Tampil mengenakan bathrobe di atas panggung, Henry memancing tawa penonton lewat perangai dan materi yang penuh amarah serta kesedihan. Sementara Ann dipuja karena peran tragis yang menuntutnya selalu mati di akhir pertunjukkan. Mungkin di sinilah Henry mulai merasa, kenapa penderitaannya dipandang sebagai lelucon semata, namun "kematian" Ann justru membuatnya dicintai?
Bahkan setelah kelahiran puteri mereka, Annette (diperankan boneka creepy, karena di luar pilihan estetik, nantinya banyak hal ekstrim harus dilalui si bayi), kegelisahan Henry malah membesar. Ketika popularitas Ann konsisten menanjak, karir Henry justru menukik akibat tendensinya menggila di atas panggung.
Saya takkan membocorkan kejadian berikutnya, kecuali bahwa semakin jauh anda memasuki labirin berdurasi 140 menit ini, keanehan khas Leos Carax juga semakin kental. Durasi tersebut terlampau panjang? Mungkin, dan dibanding karya sang sutradara sebelumnya, fokus Annette cenderung kurang terjaga. Bila di Holy Motors Carax menelusuri sebuah gagasan, kali ini ada beberapa.
Ambisius, dan pastinya, pretensius. Persoalan seperti "life imitates art", male insecurity, hingga proses anak memerdekakan diri dari orang tua guna menjadi individu yang utuh, bisa dipresentasikan menggunakan gaya yang lebih mudah diakses. Tapi pilihan gaya juga merupakan wujud kemerdekaan estetika sang sutradara. Dan kalau anda seperti saya yang mengagumi keabsurdan Holy Motors, Annette punya pesona yang sukar ditampik.
Sebenarnya, ditinjau dari kacamata konvensional pun, film ini adalah musikal yang cukup mumpuni.
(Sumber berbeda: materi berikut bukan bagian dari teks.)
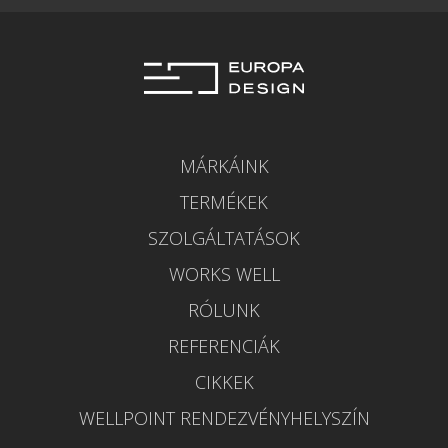
MÁRKÁINK
TERMÉKEK
SZOLGÁLTATÁSOK
WORKS WELL
RÓLUNK
REFERENCIÁK
CIKKEK
WELLPOINT RENDEZVÉNYHELYSZÍN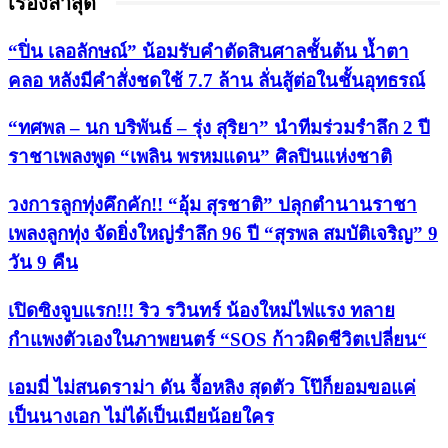
เรื่องล่าสุด
“ปิ่น เลอลักษณ์” น้อมรับคำตัดสินศาลชั้นต้น น้ำตา
คลอ หลังมีคำสั่งชดใช้ 7.7 ล้าน ลั่นสู้ต่อในชั้นอุทธรณ์
“ทศพล – นก บริพันธ์ – รุ่ง สุริยา” นำทีมร่วมรำลึก 2 ปี
ราชาเพลงพูด “เพลิน พรหมแดน” ศิลปินแห่งชาติ
วงการลูกทุ่งคึกคัก!! “อุ้ม สุรชาติ” ปลุกตำนานราชา
เพลงลูกทุ่ง จัดยิ่งใหญ่รำลึก 96 ปี “สุรพล สมบัติเจริญ” 9
วัน 9 คืน
เปิดซิงจูบแรก!!! ริว รวินทร์ น้องใหม่ไฟแรง ทลาย
กำแพงตัวเองในภาพยนตร์ “SOS ก้าวผิดชีวิตเปลี่ยน“
เอมมี่ ไม่สนดราม่า ดัน จื้อหลิง สุดตัว โป๊ก็ยอมขอแค่
เป็นนางเอก ไม่ได้เป็นเมียน้อยใคร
Lagu-lagu opera rock catchy, hingga sekuen musikal imajinatif (adegan "kapal diterjang badai" yang jadi materi posternya menghasilkan sebuah tragedi bernuansa masif nan dramatis), semua bisa ditemukan. Di jajaran pemain, Driver dan Cotillard lebih dari sebatas alat penyampai ide (kerap terjadi pada banyak sajian sureal). Khususnya Driver, yang menangani hampir segala situasi (dan emosi) dengan tingkat intensitas 200%.